Iraq: At least 16 die in attacks as Turkey bombs Kurdish villages

Published October 14th, 2007 - 01:51 GMT

A bomb went off inside a minibus carrying worshippers to a Shiite shrine on Sunday, killing six people in the Iraqi capital, a police officer said. Separately, police on Sunday reported that a suicide truck bomber followed by dozens of gunmen in a swarm of vehicles launched a coordinated attack on a regional police station north of Baghdad, killing eight Iraqi civilians.

 

According to the AP, police fatally shot the suicide bomber but his explosives-laden fuel tanker blew up near police headquarters in Samarra, 60 miles north of Baghdad, killing the eight and injuring four other civilians in the late Saturday attack. Soon after after the explosion, some 20 vehicles with at least 60 gunmen drove up to the site and clashed with police, said a police official.

 

At least three police officers were injured in the ensuing fighting, which ended after U.S. military helicopters flew overhead.

 

In other violence Sunday, an Iraqi soldier died and four others were hurt when a roadside bomb targeted their patrol in Khan Bani Saad, just northeast of Baghdad in the volatile Diyala province.
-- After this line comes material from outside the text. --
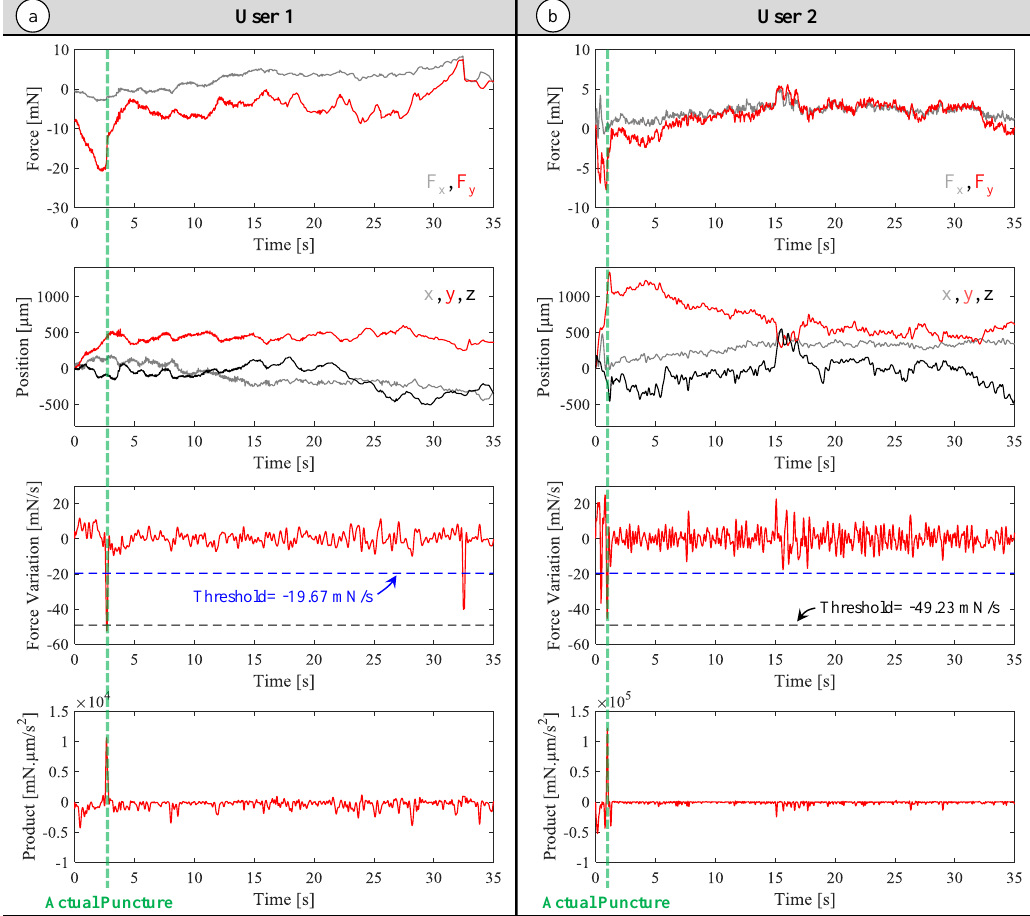
Figure 10. Measurements from a sample trial for each user: needle tip force (F x in grey, F y in red), needle tip position (x in grey, y in red, z in black), the variation of force ( d|F⃗ needle | dt⁄ ) and the inner product of tool velocity and variation of force ( dF⃗ needle dt⁄ ∙ dp⃗ needle dt⁄ ). The timing of the actual puncture in each trial is marked with a green dashed line. ( a ) Data for the first user: The elevated threshold (the dashed blue line at d|F⃗ needle | dt⁄ = −19.67 mN/s ) may intersect the time derivative of force multiple times, and may trigger faulty detections after the actual puncture. ( b ) Data for the second user: The low threshold (the dashed black line at d|F⃗ needle | dt⁄ = −49.63 mN/s ) fails to intersect the force variation curve while the elevated threshold intersects it twice, leading to a faulty detection before the actual puncture using the force-based method. In both trials, the inner product of the force variation and tool velocity clearly displays the instant of actual puncture with a prominent positive peak. The force-and-position-based method, relying on the inner product value, is able to distinguish the event of puncture.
Near the southern town of Hilla, a police officer was fatally shot by gunmen in a speeding car.

 

Meanwhile, Turkish forces have started shelling areas across the Iraqi border in the autonomous Kurdish region, an Iraqi officer said on Sunday, as Ankara prepared to seek MPs' approval for a ground incursion. "The shelling began on Saturday night around 10 pm (1900 GMT)," the officer told AFP.

 

"It carried on sporadically," he said, adding that the shells had struck vacant areas without causing any casualties.

 

A witness said the shells hit around villages in the Al-Amadiyah area about 15 kilometres from the frontier and 50 kilometres (30 miles) northeast of the town of Dohuk.

 

A spokesman for the PKK in Iraq, Abdul Rahman al-Jadershi, confirmed the shelling but said that reports the group is crossing into Turkey to launch attacks "are not correct." "We have not left Kurdistan nor are we hitting Turkish targets from Kurdistan ... The other operations are being carried out by our members in Turkey," he told AFP. "Turkey is deploying forces near the border but we are ready to respond and have taken positions."